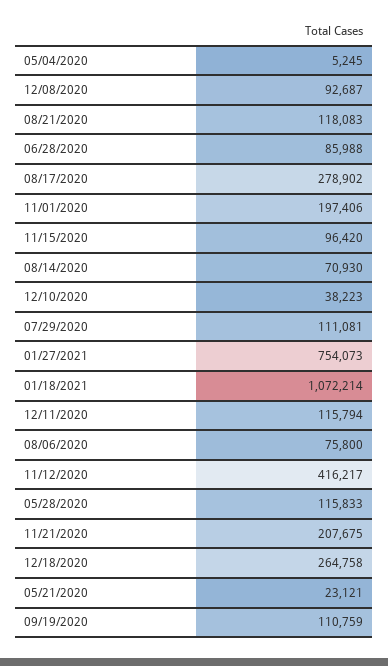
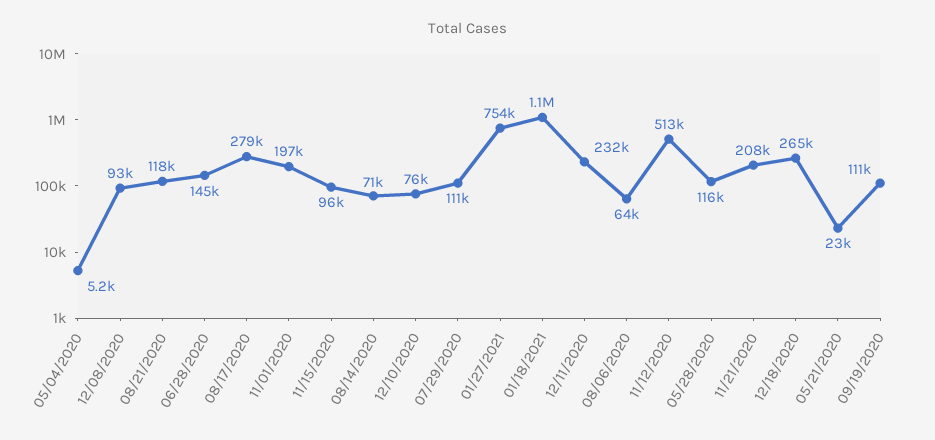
  {
    "05/04/2020": 5245,
    "12/08/2020": 92687,
    "08/21/2020": 118083,
-   "06/28/2020": 85988,
+   "06/28/2020": 145000,
    "08/17/2020": 278902,
    "11/01/2020": 197406,
    "11/15/2020": 96420,
    "08/14/2020": 70930,
-   "12/10/2020": 38223,
+   "12/10/2020": 76000,
    "07/29/2020": 111081,
    "01/27/2021": 754073,
    "01/18/2021": 1072214,
-   "12/11/2020": 115794,
+   "12/11/2020": 232000,
-   "08/06/2020": 75800,
+   "08/06/2020": 64000,
-   "11/12/2020": 416217,
+   "11/12/2020": 513000,
    "05/28/2020": 115833,
    "11/21/2020": 207675,
    "12/18/2020": 264758,
    "05/21/2020": 23121,
    "09/19/2020": 110759
  }

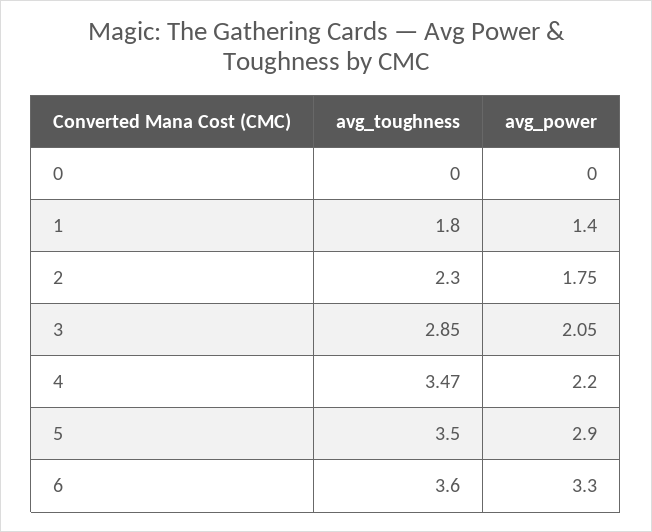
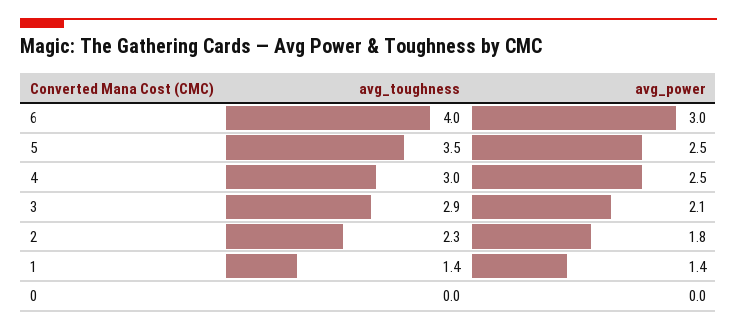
  {
    "avg_toughness": {
      "0": 0,
-     "1": 1.8,
+     "1": 1.4,
      "2": 2.3,
      "3": 2.85,
-     "4": 3.47,
+     "4": 3,
      "5": 3.5,
-     "6": 3.6
+     "6": 4
    },
    "avg_power": {
      "0": 0,
      "1": 1.4,
      "2": 1.75,
      "3": 2.05,
-     "4": 2.2,
+     "4": 2.5,
-     "5": 2.9,
+     "5": 2.5,
-     "6": 3.3
+     "6": 3
    }
  }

Directive: Give back the full listing exactly as written, only without its pictures.

Expected output:
  {
    "05/04/2020": 5245,
    "12/08/2020": 92687,
    "08/21/2020": 118083,
-   "06/28/2020": 85988,
+   "06/28/2020": 145000,
    "08/17/2020": 278902,
    "11/01/2020": 197406,
    "11/15/2020": 96420,
    "08/14/2020": 70930,
-   "12/10/2020": 38223,
+   "12/10/2020": 76000,
    "07/29/2020": 111081,
    "01/27/2021": 754073,
    "01/18/2021": 1072214,
-   "12/11/2020": 115794,
+   "12/11/2020": 232000,
-   "08/06/2020": 75800,
+   "08/06/2020": 64000,
-   "11/12/2020": 416217,
+   "11/12/2020": 513000,
    "05/28/2020": 115833,
    "11/21/2020": 207675,
    "12/18/2020": 264758,
    "05/21/2020": 23121,
    "09/19/2020": 110759
  }

  {
    "avg_toughness": {
      "0": 0,
-     "1": 1.8,
+     "1": 1.4,
      "2": 2.3,
      "3": 2.85,
-     "4": 3.47,
+     "4": 3,
      "5": 3.5,
-     "6": 3.6
+     "6": 4
    },
    "avg_power": {
      "0": 0,
      "1": 1.4,
      "2": 1.75,
      "3": 2.05,
-     "4": 2.2,
+     "4": 2.5,
-     "5": 2.9,
+     "5": 2.5,
-     "6": 3.3
+     "6": 3
    }
  }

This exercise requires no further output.